In fact, when someone starts to invalidate their own feelings, they can become insensitive and sadder in the long run. Which totally makes sense. Any time we try to hide how we really feel, it tends to come out even stronger and reinforce itself in our mind. Let's say you just got dumped but promised your friend you'd go to their party (this is in a Covid free world obviously), the whole time you're going on about how great you're doing and how fun the party is, but you actually feel devastated. The more times you reassure everyone with how great you're doing, the worse you're probably going to feel. By accepting the negative feelings, we help ourselves cope and lessen the intensity of them. And this notion applies to all of our emotions. Instead of looking at certain feelings as bad or good, we need to look at them as informative signals. Once we learn to look at emotion like information, we can learn why we feel what we feel in situations and have better reactions to similar things in the future.

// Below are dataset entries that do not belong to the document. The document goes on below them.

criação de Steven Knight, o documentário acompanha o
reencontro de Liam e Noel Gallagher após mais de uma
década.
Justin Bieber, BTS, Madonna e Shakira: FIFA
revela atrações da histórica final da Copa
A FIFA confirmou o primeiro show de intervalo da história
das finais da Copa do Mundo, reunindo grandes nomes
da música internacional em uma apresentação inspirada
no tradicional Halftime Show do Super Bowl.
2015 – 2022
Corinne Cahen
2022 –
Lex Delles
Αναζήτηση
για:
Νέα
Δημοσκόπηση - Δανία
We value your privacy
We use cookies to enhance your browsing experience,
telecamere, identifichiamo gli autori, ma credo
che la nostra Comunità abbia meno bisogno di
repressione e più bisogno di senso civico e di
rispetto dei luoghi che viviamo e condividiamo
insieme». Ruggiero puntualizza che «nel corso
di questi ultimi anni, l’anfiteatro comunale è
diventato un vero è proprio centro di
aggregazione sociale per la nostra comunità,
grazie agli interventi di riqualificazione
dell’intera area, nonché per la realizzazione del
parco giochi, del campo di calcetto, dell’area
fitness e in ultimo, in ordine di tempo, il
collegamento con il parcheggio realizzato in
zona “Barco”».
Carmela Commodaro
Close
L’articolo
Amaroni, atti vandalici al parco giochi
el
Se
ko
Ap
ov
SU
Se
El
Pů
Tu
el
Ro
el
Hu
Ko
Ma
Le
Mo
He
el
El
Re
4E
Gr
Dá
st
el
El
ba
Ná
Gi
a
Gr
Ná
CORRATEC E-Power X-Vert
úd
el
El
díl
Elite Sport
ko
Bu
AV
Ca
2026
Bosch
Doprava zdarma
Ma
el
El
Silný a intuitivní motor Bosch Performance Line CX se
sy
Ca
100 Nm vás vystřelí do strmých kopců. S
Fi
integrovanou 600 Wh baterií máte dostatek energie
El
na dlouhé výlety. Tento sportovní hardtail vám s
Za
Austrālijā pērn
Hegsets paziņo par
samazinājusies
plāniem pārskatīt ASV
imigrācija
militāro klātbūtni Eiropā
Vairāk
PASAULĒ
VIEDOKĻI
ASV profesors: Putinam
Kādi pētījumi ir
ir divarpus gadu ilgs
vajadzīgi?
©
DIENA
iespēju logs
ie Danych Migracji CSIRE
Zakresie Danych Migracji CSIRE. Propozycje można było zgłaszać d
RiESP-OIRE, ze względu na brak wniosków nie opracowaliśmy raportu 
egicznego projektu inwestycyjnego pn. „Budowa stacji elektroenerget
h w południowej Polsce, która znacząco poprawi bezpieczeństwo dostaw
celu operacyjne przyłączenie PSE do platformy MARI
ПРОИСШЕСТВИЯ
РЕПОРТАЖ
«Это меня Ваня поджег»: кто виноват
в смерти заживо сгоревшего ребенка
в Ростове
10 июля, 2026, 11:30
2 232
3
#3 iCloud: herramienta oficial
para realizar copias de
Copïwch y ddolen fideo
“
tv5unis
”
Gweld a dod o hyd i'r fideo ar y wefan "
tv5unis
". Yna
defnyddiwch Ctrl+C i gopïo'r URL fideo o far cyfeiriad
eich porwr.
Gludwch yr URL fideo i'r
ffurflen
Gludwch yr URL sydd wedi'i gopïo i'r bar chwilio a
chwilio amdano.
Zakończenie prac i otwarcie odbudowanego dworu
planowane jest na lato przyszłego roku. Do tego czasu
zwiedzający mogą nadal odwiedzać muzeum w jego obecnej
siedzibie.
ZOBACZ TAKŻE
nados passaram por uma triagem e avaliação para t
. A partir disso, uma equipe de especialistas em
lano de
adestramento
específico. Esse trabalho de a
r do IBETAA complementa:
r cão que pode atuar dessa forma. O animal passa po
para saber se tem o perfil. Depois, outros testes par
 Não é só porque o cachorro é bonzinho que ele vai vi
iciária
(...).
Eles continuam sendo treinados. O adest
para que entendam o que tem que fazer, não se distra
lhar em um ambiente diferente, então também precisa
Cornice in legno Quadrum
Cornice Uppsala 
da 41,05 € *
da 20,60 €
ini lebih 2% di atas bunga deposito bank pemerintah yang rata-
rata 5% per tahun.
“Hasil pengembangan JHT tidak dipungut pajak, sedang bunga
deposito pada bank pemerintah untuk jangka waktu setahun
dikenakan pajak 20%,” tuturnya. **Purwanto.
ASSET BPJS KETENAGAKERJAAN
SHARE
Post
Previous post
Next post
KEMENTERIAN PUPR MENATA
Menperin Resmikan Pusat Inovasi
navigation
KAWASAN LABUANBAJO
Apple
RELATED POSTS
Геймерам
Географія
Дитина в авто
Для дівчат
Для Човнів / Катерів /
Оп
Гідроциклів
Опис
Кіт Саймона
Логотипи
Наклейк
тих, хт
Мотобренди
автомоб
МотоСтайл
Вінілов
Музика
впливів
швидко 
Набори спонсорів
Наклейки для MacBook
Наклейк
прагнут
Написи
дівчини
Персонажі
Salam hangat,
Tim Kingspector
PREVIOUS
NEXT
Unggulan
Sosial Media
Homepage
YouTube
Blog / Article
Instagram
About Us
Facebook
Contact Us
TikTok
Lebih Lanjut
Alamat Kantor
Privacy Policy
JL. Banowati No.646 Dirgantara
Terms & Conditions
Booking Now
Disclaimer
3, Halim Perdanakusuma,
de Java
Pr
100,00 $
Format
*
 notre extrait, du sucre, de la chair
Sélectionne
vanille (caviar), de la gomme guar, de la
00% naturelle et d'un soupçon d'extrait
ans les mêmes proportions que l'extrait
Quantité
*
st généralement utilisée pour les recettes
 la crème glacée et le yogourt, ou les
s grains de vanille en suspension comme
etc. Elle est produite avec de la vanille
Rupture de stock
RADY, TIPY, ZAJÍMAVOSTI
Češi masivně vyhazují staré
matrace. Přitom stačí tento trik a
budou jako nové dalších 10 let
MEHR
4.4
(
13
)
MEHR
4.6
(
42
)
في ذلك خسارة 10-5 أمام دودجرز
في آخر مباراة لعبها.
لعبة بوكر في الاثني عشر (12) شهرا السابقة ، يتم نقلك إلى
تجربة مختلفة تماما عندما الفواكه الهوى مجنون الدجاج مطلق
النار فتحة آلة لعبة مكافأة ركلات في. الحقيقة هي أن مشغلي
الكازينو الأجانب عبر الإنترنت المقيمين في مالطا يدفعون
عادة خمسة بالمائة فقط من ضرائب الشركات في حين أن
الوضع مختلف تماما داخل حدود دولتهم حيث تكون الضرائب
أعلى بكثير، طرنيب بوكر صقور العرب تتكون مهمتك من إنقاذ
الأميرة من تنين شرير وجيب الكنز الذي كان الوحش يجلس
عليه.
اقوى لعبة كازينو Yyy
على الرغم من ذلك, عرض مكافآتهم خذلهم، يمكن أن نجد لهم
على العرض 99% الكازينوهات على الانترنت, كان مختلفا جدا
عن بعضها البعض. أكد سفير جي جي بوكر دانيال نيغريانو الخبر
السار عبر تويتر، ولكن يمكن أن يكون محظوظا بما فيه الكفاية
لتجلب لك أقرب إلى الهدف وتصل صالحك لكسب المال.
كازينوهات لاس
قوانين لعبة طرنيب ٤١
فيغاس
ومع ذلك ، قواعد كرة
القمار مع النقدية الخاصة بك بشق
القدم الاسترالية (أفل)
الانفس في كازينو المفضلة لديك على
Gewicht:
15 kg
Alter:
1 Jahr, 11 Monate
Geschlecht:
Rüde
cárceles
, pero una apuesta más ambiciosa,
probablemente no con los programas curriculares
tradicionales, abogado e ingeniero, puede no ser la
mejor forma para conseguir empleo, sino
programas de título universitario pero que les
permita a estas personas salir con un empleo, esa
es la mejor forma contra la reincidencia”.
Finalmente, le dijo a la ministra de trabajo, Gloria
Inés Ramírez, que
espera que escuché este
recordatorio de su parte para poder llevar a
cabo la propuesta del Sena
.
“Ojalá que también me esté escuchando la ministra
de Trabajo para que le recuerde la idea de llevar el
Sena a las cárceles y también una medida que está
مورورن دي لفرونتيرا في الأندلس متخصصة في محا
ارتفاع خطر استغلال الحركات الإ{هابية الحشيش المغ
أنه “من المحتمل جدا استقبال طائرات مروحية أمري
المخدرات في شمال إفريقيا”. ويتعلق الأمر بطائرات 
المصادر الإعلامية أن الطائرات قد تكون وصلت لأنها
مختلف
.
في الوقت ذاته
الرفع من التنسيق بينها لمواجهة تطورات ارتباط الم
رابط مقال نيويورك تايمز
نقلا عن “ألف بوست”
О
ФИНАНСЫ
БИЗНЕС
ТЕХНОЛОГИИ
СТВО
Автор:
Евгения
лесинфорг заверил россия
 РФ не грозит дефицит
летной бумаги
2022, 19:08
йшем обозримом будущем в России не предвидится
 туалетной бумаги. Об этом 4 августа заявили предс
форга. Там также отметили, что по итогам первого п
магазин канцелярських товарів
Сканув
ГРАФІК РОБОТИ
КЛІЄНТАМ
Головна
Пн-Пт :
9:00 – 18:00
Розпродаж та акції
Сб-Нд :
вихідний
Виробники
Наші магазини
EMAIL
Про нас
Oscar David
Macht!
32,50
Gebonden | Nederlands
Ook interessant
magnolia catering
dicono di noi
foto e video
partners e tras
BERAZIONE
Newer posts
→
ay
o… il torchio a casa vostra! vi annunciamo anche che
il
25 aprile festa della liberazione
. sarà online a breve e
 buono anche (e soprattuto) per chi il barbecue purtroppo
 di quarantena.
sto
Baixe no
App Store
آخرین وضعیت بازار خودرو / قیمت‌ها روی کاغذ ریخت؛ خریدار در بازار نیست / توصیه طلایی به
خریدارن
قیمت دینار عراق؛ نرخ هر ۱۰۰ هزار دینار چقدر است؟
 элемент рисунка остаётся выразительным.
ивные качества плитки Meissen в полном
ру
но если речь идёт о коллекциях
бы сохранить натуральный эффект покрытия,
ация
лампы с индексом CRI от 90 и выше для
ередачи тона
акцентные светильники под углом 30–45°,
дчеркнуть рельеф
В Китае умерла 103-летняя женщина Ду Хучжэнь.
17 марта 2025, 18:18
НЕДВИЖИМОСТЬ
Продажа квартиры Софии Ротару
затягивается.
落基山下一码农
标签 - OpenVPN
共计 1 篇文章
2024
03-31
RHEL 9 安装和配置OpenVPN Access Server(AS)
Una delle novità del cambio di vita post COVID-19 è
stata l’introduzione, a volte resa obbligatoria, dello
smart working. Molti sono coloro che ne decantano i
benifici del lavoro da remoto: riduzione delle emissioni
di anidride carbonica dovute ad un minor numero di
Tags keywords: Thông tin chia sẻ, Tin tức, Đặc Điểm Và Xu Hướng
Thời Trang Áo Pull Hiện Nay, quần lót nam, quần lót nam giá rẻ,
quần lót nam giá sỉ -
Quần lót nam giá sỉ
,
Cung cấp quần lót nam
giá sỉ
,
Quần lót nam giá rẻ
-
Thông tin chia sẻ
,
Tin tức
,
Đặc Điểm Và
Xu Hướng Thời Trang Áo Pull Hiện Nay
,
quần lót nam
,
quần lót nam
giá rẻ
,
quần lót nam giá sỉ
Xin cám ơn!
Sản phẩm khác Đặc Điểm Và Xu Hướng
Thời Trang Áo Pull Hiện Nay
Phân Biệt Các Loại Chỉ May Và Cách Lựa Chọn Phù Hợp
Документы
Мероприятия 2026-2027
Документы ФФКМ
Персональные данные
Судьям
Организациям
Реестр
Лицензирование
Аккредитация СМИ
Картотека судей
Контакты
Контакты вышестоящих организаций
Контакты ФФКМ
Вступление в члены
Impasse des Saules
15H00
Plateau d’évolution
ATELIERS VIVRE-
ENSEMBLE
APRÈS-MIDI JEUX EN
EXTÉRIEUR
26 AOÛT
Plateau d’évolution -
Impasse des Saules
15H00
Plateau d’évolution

If you haven't personally or professionally experienced toxic positivity, social media has you covered. I personally notice toxic positivity in a lot of "I'm not religious, I'm spiritual" type of accounts. The type of accounts that spew constant flurries of, "good vibes only!" and "just think positively!" as catchalls for the myriad of complex issues in the world. Therapists and other psychological professionals suggest using language that shows you hear the other person, rather than telling them how the problem should be fixed. I know that when I'm annoyed or frustrated, I really just want to vent and be annoyed; I'm not looking for suggestions or advice on how to become less annoyed, I'm looking for my friend or family member to say, "wow, that is annoying." Of course, this isn't the case for every single situation, but most of the time, people just want to know that they were heard and that their feelings are valid.